Exercise brief: If an entry holds a picture, drop the picture and restate the rest word for word.

Collected data entries
== Segment start ==

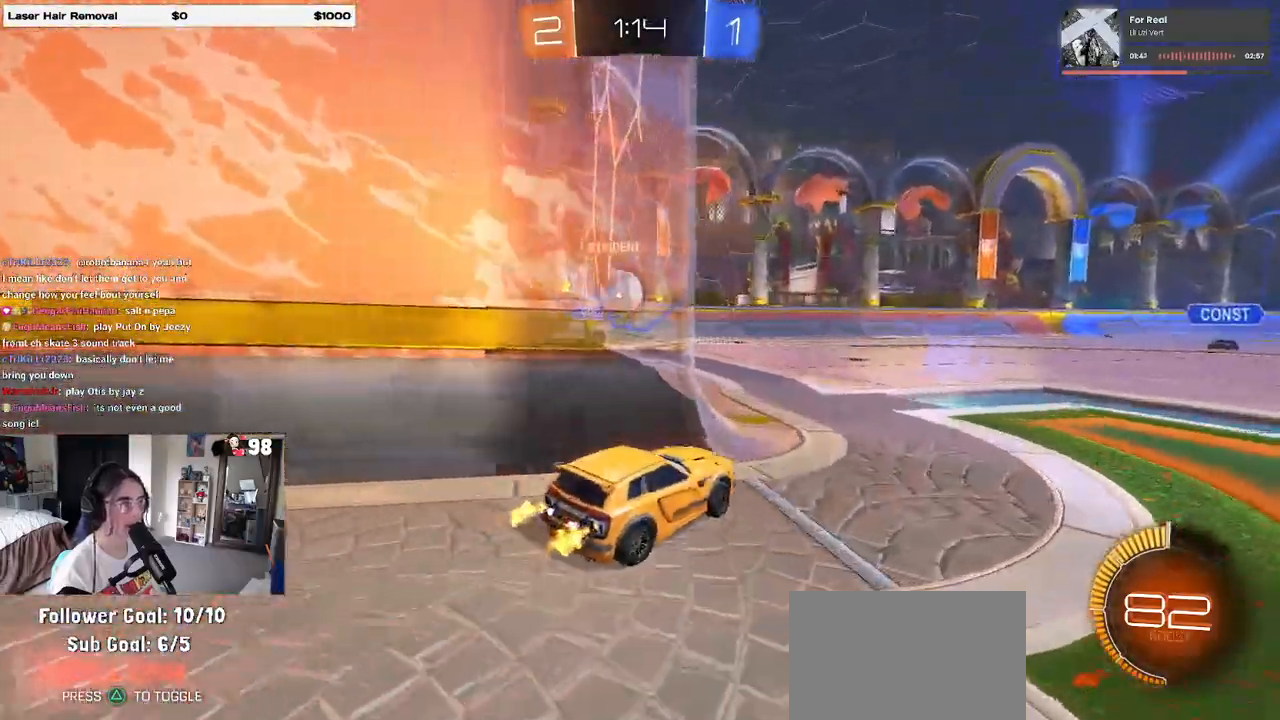
{"buttons": [], "left_stick": "down-right", "right_stick": "center", "events": [[150, "R2", "up"], [183, "L2", "down"], [183, "left_stick", "down-right"], [317, "L2", "up"], [317, "R2", "down"], [467, "R2", "up"]]}
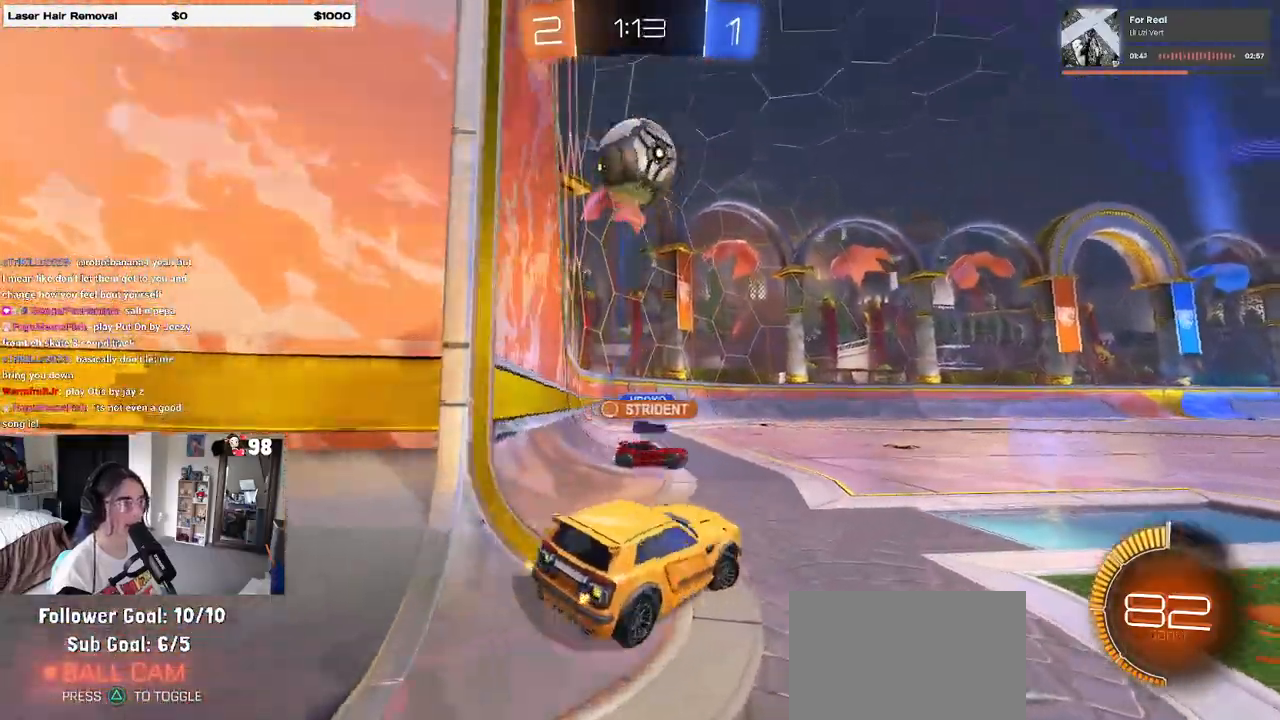
{"buttons": ["L2"], "left_stick": "down-right", "right_stick": "center", "events": [[33, "L2", "down"]]}
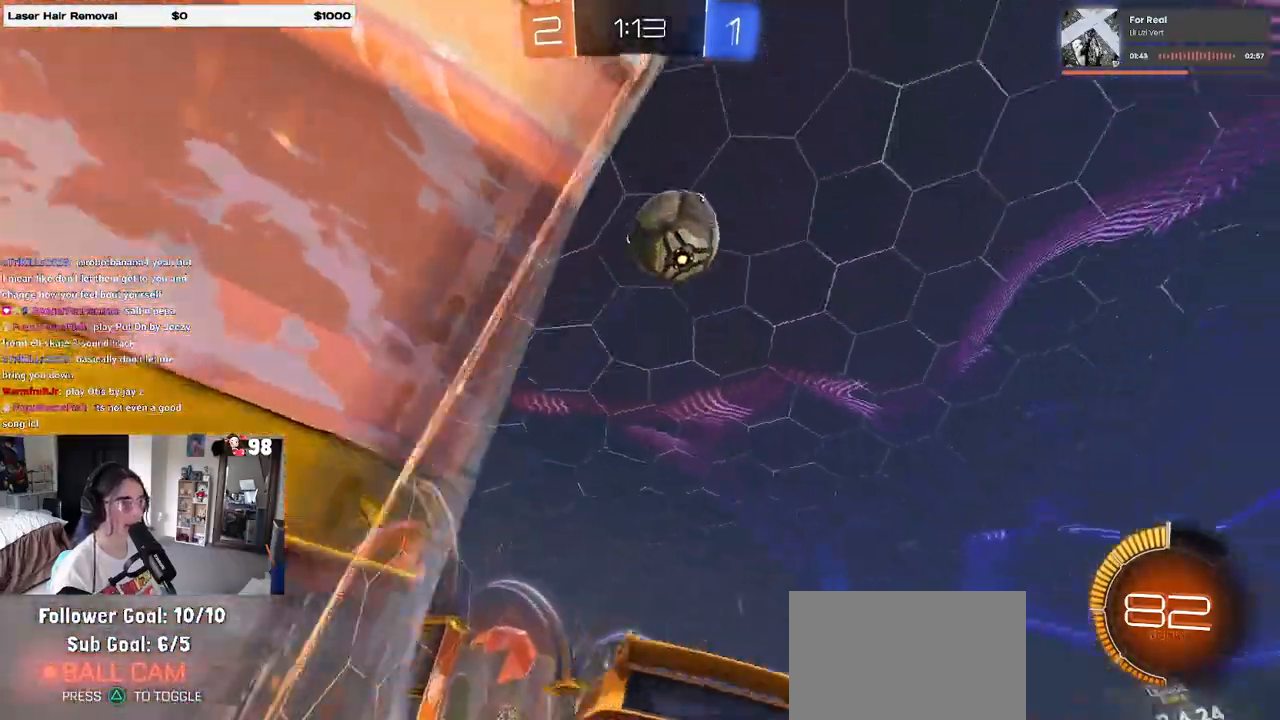
{"buttons": ["CROSS", "L2"], "left_stick": "down", "right_stick": "center", "events": [[217, "left_stick", "center"], [417, "left_stick", "down"], [450, "CROSS", "down"]]}
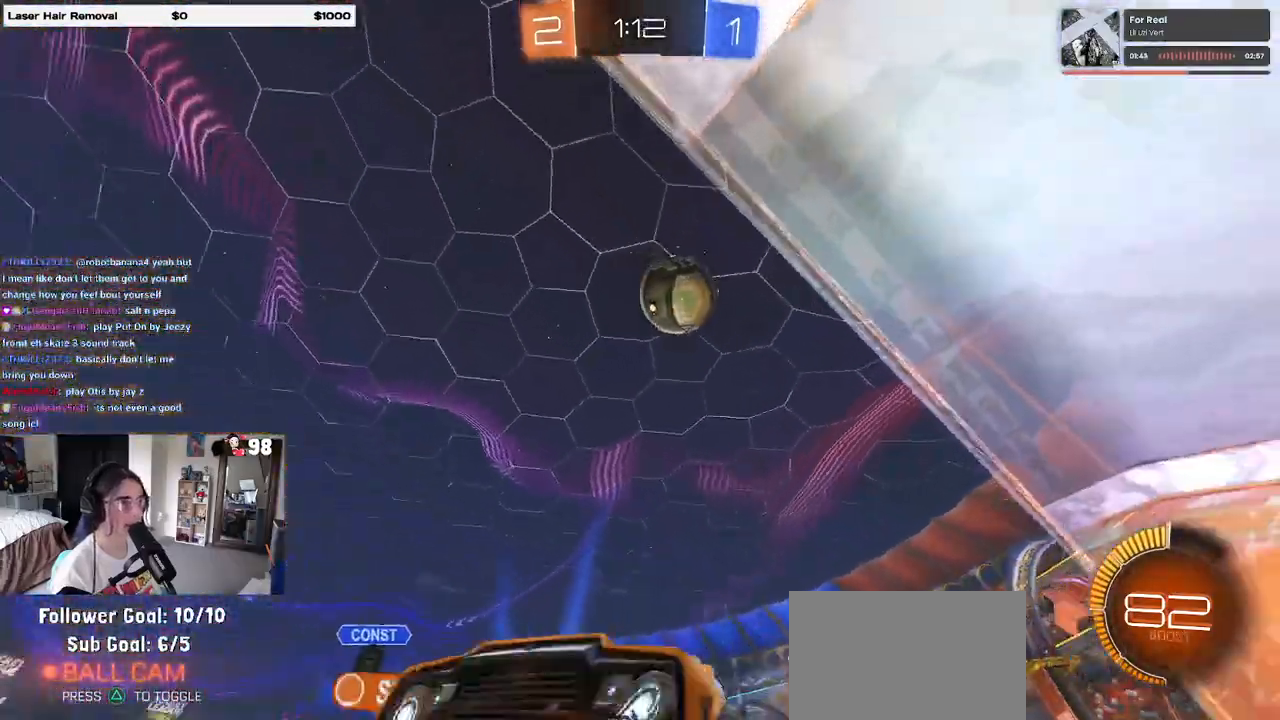
{"buttons": ["L2"], "left_stick": "center", "right_stick": "center", "events": [[150, "CROSS", "up"], [200, "CROSS", "down"], [333, "left_stick", "center"], [367, "CROSS", "up"]]}
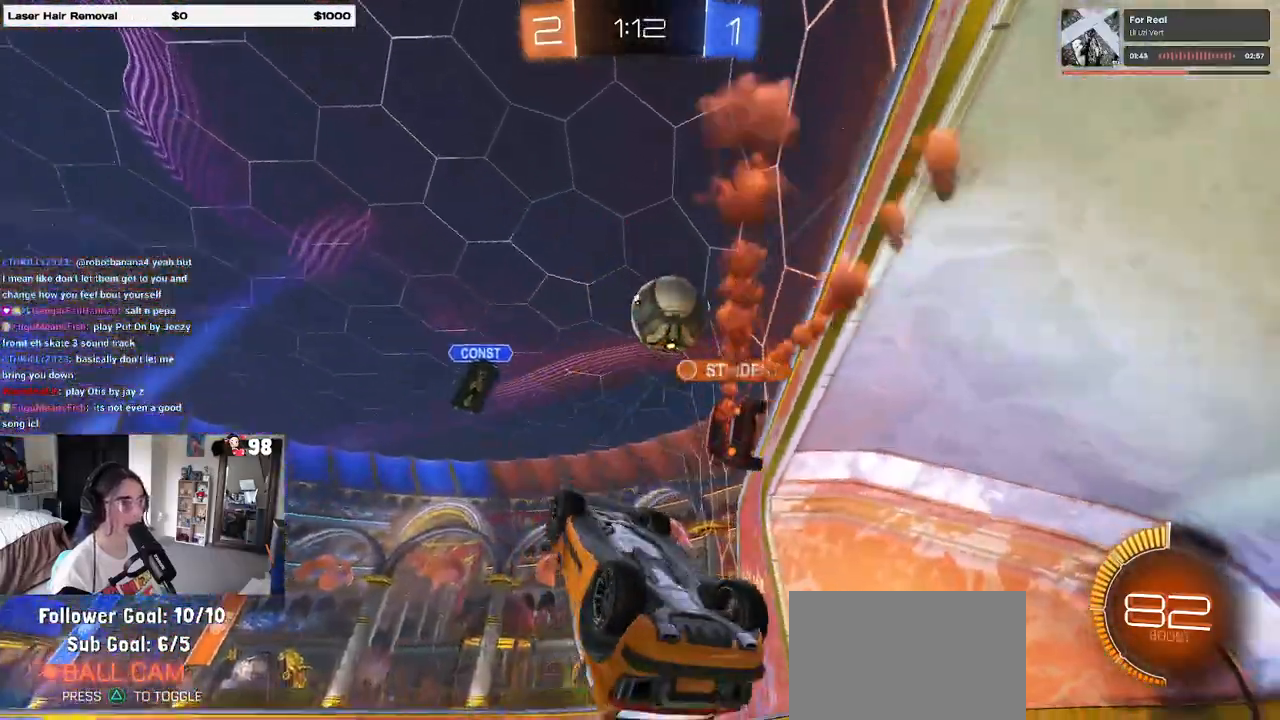
{"buttons": ["R2"], "left_stick": "center", "right_stick": "center", "events": [[33, "L2", "up"], [50, "left_stick", "up"], [100, "L1", "down"], [283, "left_stick", "up-left"], [400, "L1", "up"], [400, "R2", "down"], [433, "left_stick", "center"]]}
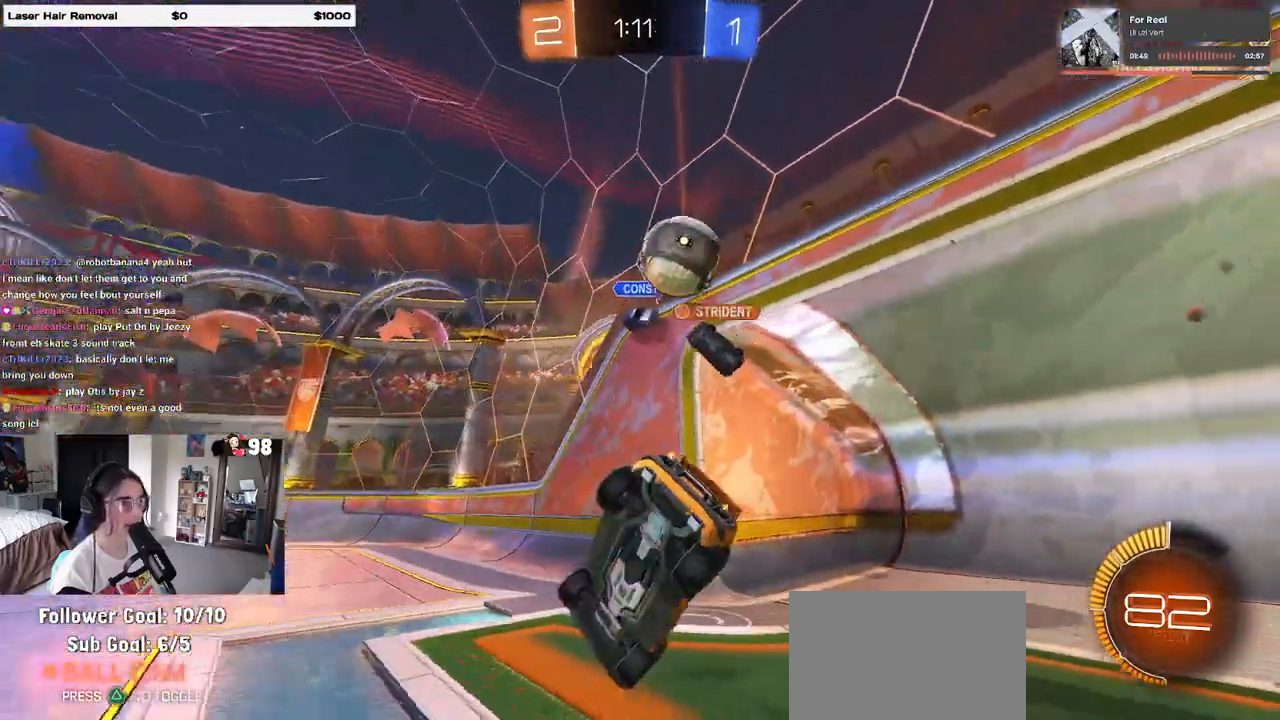
{"buttons": ["R2"], "left_stick": "center", "right_stick": "center", "events": [[133, "R2", "up"], [200, "left_stick", "up-right"], [383, "left_stick", "center"], [500, "R2", "down"]]}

== Segment end ==

Completed exercise:
{"buttons": [], "left_stick": "down-right", "right_stick": "center", "events": [[150, "R2", "up"], [183, "L2", "down"], [183, "left_stick", "down-right"], [317, "L2", "up"], [317, "R2", "down"], [467, "R2", "up"]]}
{"buttons": ["L2"], "left_stick": "down-right", "right_stick": "center", "events": [[33, "L2", "down"]]}
{"buttons": ["CROSS", "L2"], "left_stick": "down", "right_stick": "center", "events": [[217, "left_stick", "center"], [417, "left_stick", "down"], [450, "CROSS", "down"]]}
{"buttons": ["L2"], "left_stick": "center", "right_stick": "center", "events": [[150, "CROSS", "up"], [200, "CROSS", "down"], [333, "left_stick", "center"], [367, "CROSS", "up"]]}
{"buttons": ["R2"], "left_stick": "center", "right_stick": "center", "events": [[33, "L2", "up"], [50, "left_stick", "up"], [100, "L1", "down"], [283, "left_stick", "up-left"], [400, "L1", "up"], [400, "R2", "down"], [433, "left_stick", "center"]]}
{"buttons": ["R2"], "left_stick": "center", "right_stick": "center", "events": [[133, "R2", "up"], [200, "left_stick", "up-right"], [383, "left_stick", "center"], [500, "R2", "down"]]}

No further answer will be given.